Contraceptive Counseling

Many options are available to women of all ages for birth control and choosing the right one can help you stay in control of your life. During your visit we will discuss the options available and assist you in choosing the contraception method that best fits your medical history and lifestyle.

The information here will help you understand the various forms of contraception and how the method we choose together may affect your life and your plans for the future.

Transdermal contraceptive patch
The transdermal contraceptive patch (brand name, Ortho Evra®) is a highly effective, weekly, hormonal birth control device worn on the skin to prevent pregnancy. Each patch is worn for one week and replaced on the same day of the week for three consecutive weeks. It is then removed for the fourth week; this week is "patch free." The thin, smooth patch is one and three quarter inches square. It is beige and can be worn on the upper outer arm, the buttocks, the abdomen or the upper torso (excluding the breasts). It uses a combination of the hormones estrogen and progestin to prevent pregnancy - much like most birth control pills. Studies have shown that the patch remains attached and effective when you bathe, swim, exercise or wear it in humid weather. The patch is 99 percent effective at preventing pregnancy if used correctly and consistently and is uniformly easy to use across all ages. You do not have to do anything before, during or after sex.

Birth control pills
Birth control pills contain hormones that prevent pregnancy. Today's pills are safe and effective for most women if taken as prescribed. They can help protect against cancer of the ovaries and uterus and against infections of the ovaries and fallopian tubes. They may also lighten monthly periods and lessen cramps. Most birth control pills are taken for 21 days, followed by seven days of either a placebo or no pill. New, low-estrogen birth control pills reduce the amount of estrogen to 25 mcg. These formulations were developed with the goal of balancing the good cycle control of the higher-dose pills with the reduced estrogenic effects (e.g., bloating, headache, breast tenderness) of the lower-dose formulations.

Intrauterine system
The levonorgestrel-releasing intrauterine system (brand name, Mirena®) is a T-shaped system that is placed gently in your uterus (womb). It contains a five-year supply of a progestin hormone that prevents pregnancy. The system releases a low dose of the hormone each day.

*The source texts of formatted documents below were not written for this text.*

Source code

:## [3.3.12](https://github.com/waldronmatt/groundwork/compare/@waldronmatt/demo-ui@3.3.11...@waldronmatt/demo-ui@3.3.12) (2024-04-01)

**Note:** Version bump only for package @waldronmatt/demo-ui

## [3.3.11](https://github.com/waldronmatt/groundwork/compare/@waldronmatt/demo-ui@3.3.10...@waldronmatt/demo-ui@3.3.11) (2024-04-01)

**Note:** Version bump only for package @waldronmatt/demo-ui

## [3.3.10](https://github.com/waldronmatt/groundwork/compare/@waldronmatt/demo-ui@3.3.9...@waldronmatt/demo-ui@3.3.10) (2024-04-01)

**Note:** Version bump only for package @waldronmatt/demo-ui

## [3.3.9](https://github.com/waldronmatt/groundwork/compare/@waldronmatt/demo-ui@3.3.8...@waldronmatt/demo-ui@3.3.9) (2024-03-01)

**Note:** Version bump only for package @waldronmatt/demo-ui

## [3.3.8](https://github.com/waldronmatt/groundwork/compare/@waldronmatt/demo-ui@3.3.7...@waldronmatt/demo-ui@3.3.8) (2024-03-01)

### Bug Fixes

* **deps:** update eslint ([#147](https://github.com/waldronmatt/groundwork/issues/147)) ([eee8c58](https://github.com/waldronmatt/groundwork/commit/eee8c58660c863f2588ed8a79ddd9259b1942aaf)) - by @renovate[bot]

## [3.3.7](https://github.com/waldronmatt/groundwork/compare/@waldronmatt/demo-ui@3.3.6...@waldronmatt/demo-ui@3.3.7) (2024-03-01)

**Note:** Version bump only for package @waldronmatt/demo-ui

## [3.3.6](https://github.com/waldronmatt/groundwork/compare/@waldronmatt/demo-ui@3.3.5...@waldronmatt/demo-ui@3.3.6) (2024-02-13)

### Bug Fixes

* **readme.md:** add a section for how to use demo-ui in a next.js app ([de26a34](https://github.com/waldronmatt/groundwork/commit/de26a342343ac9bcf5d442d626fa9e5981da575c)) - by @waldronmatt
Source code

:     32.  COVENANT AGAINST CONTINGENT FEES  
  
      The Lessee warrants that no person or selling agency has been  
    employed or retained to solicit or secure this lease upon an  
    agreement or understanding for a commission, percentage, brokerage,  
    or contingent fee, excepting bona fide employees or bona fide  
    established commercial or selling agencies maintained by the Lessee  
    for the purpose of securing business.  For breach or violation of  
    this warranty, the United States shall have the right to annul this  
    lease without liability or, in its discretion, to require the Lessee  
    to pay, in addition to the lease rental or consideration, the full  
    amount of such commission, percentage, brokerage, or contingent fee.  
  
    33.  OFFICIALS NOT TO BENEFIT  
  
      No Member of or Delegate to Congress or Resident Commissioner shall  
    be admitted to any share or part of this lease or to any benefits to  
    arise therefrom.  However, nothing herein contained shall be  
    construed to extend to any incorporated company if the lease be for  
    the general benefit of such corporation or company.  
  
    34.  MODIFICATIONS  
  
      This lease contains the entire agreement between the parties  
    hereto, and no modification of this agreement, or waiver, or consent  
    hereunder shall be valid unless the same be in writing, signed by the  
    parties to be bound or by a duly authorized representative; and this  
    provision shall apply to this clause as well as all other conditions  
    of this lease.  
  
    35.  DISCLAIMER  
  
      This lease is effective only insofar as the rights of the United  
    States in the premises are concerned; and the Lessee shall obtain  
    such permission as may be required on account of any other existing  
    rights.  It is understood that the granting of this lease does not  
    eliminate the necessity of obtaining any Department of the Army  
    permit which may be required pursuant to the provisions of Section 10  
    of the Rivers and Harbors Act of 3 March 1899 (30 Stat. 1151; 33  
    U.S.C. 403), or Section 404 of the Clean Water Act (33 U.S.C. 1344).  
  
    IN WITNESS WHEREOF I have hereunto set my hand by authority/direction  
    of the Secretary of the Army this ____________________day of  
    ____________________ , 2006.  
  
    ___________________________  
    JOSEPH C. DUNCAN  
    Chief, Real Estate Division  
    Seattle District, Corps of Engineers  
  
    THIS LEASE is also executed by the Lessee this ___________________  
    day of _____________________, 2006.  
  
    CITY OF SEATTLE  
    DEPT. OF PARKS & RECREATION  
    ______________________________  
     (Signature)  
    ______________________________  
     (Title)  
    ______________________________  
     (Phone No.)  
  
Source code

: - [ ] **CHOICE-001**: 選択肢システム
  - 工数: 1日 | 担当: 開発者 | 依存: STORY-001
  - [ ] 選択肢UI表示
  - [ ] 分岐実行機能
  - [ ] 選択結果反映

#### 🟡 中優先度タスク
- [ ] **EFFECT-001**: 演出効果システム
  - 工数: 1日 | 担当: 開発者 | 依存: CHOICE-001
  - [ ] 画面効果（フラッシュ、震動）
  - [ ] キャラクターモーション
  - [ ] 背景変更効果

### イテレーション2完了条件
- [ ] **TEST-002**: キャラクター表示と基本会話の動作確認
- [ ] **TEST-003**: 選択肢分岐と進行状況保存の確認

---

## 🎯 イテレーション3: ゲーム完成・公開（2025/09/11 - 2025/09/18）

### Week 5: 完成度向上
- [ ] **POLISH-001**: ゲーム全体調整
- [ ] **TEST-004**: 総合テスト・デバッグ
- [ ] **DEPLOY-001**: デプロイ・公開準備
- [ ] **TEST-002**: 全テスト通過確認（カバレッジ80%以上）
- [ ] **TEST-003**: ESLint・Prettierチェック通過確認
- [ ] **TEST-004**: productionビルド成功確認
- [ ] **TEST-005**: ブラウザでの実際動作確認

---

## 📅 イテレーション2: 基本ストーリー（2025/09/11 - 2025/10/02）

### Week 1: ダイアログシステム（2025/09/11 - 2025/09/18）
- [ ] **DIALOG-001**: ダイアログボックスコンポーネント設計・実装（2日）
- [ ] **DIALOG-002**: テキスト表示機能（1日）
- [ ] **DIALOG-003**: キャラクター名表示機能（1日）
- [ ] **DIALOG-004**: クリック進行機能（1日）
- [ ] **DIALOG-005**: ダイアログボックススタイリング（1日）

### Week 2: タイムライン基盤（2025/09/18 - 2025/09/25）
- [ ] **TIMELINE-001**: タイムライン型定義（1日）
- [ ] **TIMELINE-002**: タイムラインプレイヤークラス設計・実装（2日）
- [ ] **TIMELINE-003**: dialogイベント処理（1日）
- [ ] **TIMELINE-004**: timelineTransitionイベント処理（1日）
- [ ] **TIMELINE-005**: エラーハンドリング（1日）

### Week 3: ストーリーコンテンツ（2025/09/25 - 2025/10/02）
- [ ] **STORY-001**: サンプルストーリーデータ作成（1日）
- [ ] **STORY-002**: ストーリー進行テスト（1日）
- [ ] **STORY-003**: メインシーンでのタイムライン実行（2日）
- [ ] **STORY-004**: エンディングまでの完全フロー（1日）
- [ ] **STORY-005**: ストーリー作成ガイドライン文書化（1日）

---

Another intrauterine device (brand name, Copper-T) is a small, T-shaped piece of plastic that contains copper, which prevents pregnancy. The physician puts it in the womb, where it can remain for up to 10 years.

Each of these systems is extremely effective at preventing pregnancy. You don't have to do anything once it is in place. The levonorgestrel-releasing intrauterine system may also make your monthly period lighter and less painful - and can reduce the anemia (low blood count) that heavy bleeding can cause. Both of these systems require insertion by a physician

Barrier methods
Barrier methods include over-the-counter and prescription methods. Male and female condoms, sponges, and spermacides can be purchased in drug stores; our office can also prescribe the diaphragm or cervical cap. Barrier methods are placed either in the woman's vagina or over a man's erect penis (condoms) before a couple has sex. You must use them correctly every single time you have sex. By using a barrier method, you have full personal control over its use. There is no need for special medical procedures or examinations. They are a useful, short-term option if you don't have sex often.

Birth control injections: 3-month
This injection (brand name, Depo-Provera®), which is given in the arm or buttocks once every three months, contains a single hormone (progestin) that prevents pregnancy. This is for women who want a form of birth control that endures longer than the monthly shot. It is safe, highly effective and long-lasting. There is no need for action before, during, or after sex. This particular injection helps protect women from cancer of the lining of the womb and reduces monthly bleeding and anemia.

Vaginal ring
The vaginal ring (brand name, Nuvaring®) is a flexible, thin, soft, doughnut-shaped device that delivers birth control hormones. Made of a special type of vinyl, it is worn continuously for three weeks in a row out of the month. It is folded and inserted into the vagina, where it slowly releases estrogen and progestin hormones for absorption into the bloodstream. The ring is about two inches in diameter, and one size fits all women. Women seldom feel the ring, and most partners are not disturbed by it during intercourse. After you have worn it for three weeks, remove it for a one-week break and then insert a new one. With correct and consistent use, the ring is more than 99% effective at preventing pregnancy, and you do not have to do anything before, during or after sex.